Archive for the ‘Sebastian Faulks’ Category

Book 892 Sebastian Faulks – Birdsong

July 8, 2010

I read Birdsong five years ago and it was a huge chore to read. I got bored and had to force myself. However as I have learnt through past experience that every book deserves a second chance and I’m glad to have re-read Birdsong as it was a wonderful experience and quite possibly the best book about the first World War that I have read.

Stephen Wraysford goes to France in order to check out the textile industry but ends up seducing his host’s wife, Isabelle and they run off to another area of France. After some time Isabelle leaves without Stephen knowing, which leaves him heartbroken.

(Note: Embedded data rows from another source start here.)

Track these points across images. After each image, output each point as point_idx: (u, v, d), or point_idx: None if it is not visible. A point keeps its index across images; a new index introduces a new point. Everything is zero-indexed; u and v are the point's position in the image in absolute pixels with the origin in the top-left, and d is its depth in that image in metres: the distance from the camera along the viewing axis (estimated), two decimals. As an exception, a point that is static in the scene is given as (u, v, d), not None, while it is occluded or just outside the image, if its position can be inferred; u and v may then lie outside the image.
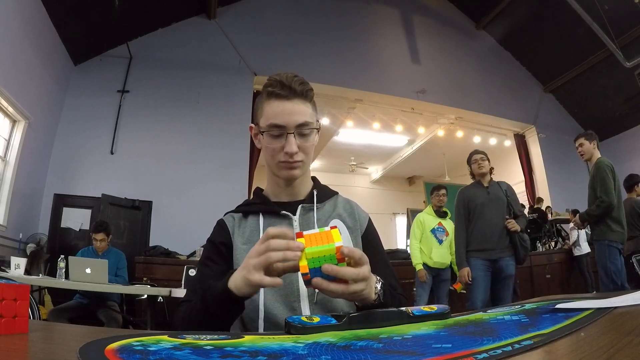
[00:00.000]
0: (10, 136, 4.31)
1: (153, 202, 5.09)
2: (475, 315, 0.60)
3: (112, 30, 5.22)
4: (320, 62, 6.16)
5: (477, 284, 2.99)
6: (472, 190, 3.18)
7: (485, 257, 2.99)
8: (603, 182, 2.96)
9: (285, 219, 0.89)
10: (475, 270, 3.00)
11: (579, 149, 3.20)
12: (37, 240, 4.32)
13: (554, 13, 6.46)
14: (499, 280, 3.01)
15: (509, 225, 2.96)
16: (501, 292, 3.01)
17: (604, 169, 2.98)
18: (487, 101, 7.28)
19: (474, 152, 3.25)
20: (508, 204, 3.07)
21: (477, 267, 3.00)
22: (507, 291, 3.00)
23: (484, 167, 3.14)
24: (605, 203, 2.92)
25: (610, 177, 2.96)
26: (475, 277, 3.00)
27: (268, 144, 0.84)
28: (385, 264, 0.90)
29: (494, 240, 2.98)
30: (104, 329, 0.59)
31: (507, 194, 3.10)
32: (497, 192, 3.10)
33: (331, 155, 8.93)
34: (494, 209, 3.03)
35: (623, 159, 7.56)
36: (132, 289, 3.23)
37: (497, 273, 3.00)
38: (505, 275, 2.98)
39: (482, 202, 3.07)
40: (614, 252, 2.92)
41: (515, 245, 2.99)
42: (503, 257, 2.98)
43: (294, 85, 0.83)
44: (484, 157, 3.18)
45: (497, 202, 3.05)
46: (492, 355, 0.34)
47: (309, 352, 0.38)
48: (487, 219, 3.02)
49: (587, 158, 3.18)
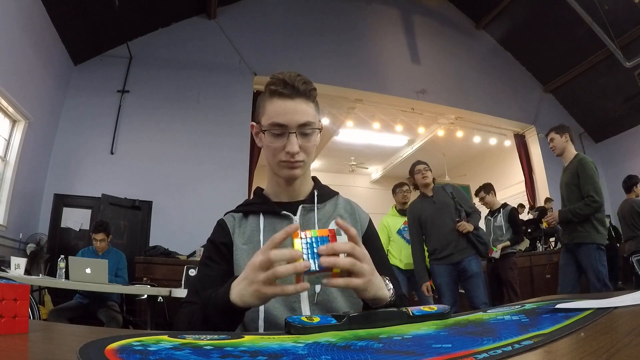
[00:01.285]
0: (10, 136, 4.31)
1: (153, 202, 5.08)
2: (475, 315, 0.60)
3: (112, 30, 5.22)
4: (320, 62, 6.16)
5: (443, 289, 3.04)
6: (420, 204, 3.23)
7: (447, 263, 3.03)
8: (593, 181, 2.80)
9: (285, 219, 0.88)
10: (439, 277, 3.05)
11: (550, 144, 3.03)
12: (37, 240, 4.31)
13: (554, 13, 6.45)
14: (467, 280, 3.03)
15: (460, 228, 3.00)
16: (473, 292, 3.02)
17: (591, 167, 2.84)
18: (487, 101, 7.28)
19: (417, 163, 3.29)
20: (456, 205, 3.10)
21: (440, 274, 3.04)
22: (478, 290, 3.00)
23: (428, 177, 3.20)
24: (597, 203, 2.75)
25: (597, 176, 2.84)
26: (439, 283, 3.05)
27: (269, 143, 0.84)
28: (385, 265, 0.90)
29: (452, 246, 3.02)
30: (104, 329, 0.59)
31: (453, 196, 3.13)
32: (442, 198, 3.15)
33: (331, 155, 8.93)
34: (443, 216, 3.08)
35: (623, 159, 7.57)
36: (132, 289, 3.23)
37: (462, 274, 3.03)
38: (471, 274, 3.00)
39: (431, 214, 3.11)
40: (603, 255, 2.78)
41: (472, 243, 3.02)
42: (464, 257, 3.01)
43: (298, 85, 0.82)
44: (427, 168, 3.23)
45: (445, 209, 3.10)
46: (492, 355, 0.34)
47: (309, 352, 0.38)
48: (438, 227, 3.07)
49: (559, 153, 3.00)
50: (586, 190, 2.79)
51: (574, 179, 2.88)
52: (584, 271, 2.82)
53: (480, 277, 3.04)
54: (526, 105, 7.70)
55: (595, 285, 2.72)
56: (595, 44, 6.23)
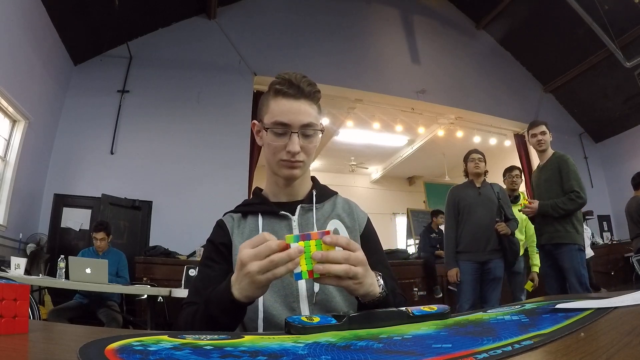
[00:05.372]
0: (10, 136, 4.31)
1: (153, 202, 5.08)
2: (475, 315, 0.60)
3: (112, 30, 5.22)
4: (320, 62, 6.16)
5: (465, 287, 2.97)
6: (463, 190, 3.14)
7: (474, 259, 2.96)
8: (577, 176, 2.72)
9: (284, 219, 0.89)
10: (463, 273, 2.97)
11: (541, 137, 2.89)
12: (37, 240, 4.31)
13: (554, 13, 6.45)
14: (487, 281, 2.98)
15: (499, 228, 2.92)
16: (489, 294, 2.97)
17: (574, 164, 2.79)
18: (487, 101, 7.28)
19: (473, 151, 3.19)
20: (500, 206, 3.02)
21: (466, 271, 2.97)
22: (495, 293, 2.95)
23: (480, 167, 3.11)
24: (582, 199, 2.66)
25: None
26: (463, 280, 2.97)
27: (271, 141, 0.84)
28: (384, 264, 0.90)
29: (483, 242, 2.94)
30: (104, 329, 0.59)
31: (499, 197, 3.06)
32: (488, 193, 3.06)
33: (331, 155, 8.93)
34: (484, 210, 2.99)
35: (623, 159, 7.57)
36: (132, 289, 3.23)
37: (486, 274, 2.97)
38: (494, 277, 2.95)
39: (473, 202, 3.02)
40: (584, 257, 2.70)
41: (504, 248, 2.95)
42: (492, 259, 2.94)
43: (303, 86, 0.83)
44: (482, 158, 3.14)
45: (488, 204, 3.01)
46: (492, 355, 0.34)
47: (309, 352, 0.38)
48: (476, 219, 2.98)
49: (545, 148, 2.91)
50: (570, 185, 2.70)
51: (555, 176, 2.80)
52: (565, 274, 2.70)
53: (500, 282, 2.99)
54: (526, 105, 7.70)
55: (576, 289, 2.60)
56: (595, 44, 6.24)
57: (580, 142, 8.02)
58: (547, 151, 2.94)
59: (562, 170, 2.77)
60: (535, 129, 2.93)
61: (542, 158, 2.97)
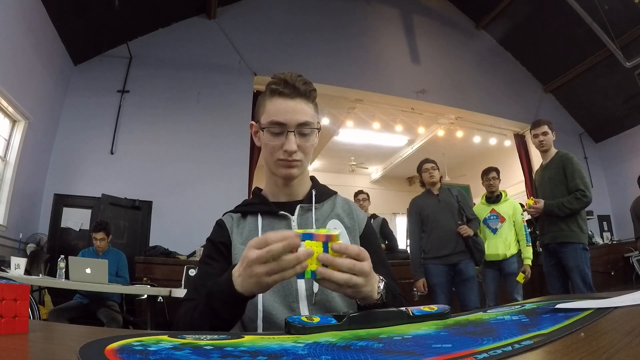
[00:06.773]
0: (10, 136, 4.31)
1: (153, 202, 5.08)
2: (475, 315, 0.60)
3: (112, 30, 5.22)
4: (320, 62, 6.16)
5: (437, 290, 3.03)
6: (423, 200, 3.23)
7: (444, 263, 3.02)
8: (582, 175, 2.70)
9: (283, 219, 0.89)
10: (435, 277, 3.04)
11: (542, 137, 2.87)
12: (37, 240, 4.32)
13: (554, 13, 6.45)
14: (461, 283, 3.03)
15: (462, 231, 3.00)
16: (467, 295, 3.01)
17: (578, 162, 2.77)
18: (487, 101, 7.27)
19: (425, 161, 3.27)
20: (459, 209, 3.10)
21: (437, 274, 3.03)
22: (472, 293, 2.99)
23: (435, 176, 3.20)
24: (587, 198, 2.63)
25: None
26: (435, 283, 3.04)
27: (268, 141, 0.84)
28: (384, 264, 0.90)
29: (451, 246, 3.02)
30: (104, 329, 0.59)
31: (458, 199, 3.14)
32: (447, 198, 3.15)
33: (331, 155, 8.93)
34: (446, 216, 3.08)
35: (623, 159, 7.57)
36: (132, 289, 3.23)
37: (458, 276, 3.03)
38: (467, 277, 3.01)
39: (434, 210, 3.11)
40: (588, 257, 2.68)
41: (470, 248, 3.02)
42: (461, 260, 3.01)
43: (298, 85, 0.83)
44: (435, 167, 3.23)
45: (449, 209, 3.10)
46: (492, 355, 0.34)
47: (309, 352, 0.38)
48: (440, 226, 3.06)
49: (547, 148, 2.89)
50: (575, 184, 2.68)
51: (559, 175, 2.78)
52: (569, 273, 2.69)
53: (475, 281, 3.05)
54: (526, 105, 7.70)
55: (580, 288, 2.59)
56: (595, 44, 6.23)
57: (580, 142, 8.02)
58: (550, 150, 2.93)
59: (566, 169, 2.77)
60: (537, 129, 2.93)
61: (546, 157, 2.96)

Eventually he ends up as a soldier in the First World War and tries to reconstruct is pass.

Now and then there are parts which take place in the late 70’s, Where Stephens grand-daughter is trying to understand the past by collecting his journals and understanding where her lineage comes from.

Now this is quite a superficial summary which leaves out a great many details. The horror and filth of the trenches, the insanity of war and the constant loss of  lives. There are moments of relief but on the whole Faulks (naturally) portrays an extremely grim picture of  the years 1914 – 1918. Plus he also shows how easily forget the turmoil of war as Wrayford’s grand-daughter find that most people around her are very nonchalant about this world event. which shaped the society she lives in.

There are many poignant moments but personally it’s the last 30 pages  that focus on Wraysford and another soldier  in an underground tunnel, it’s gripping and tense but there’s also with an eye-raising outcome, which makes you think about the nature of revenge. Then there’s also the section on body lice which is a bit gross out but is fascinating to see how meticulous Faulks’ research on the subject was.

I suggest that as a good primer to Birdsong, one should check out Wilfred Owen’s poems.  His descriptions tally a lot with many scenes in Birdsong and complement the novel nicely, even more than Pat Barker’s Regeneration!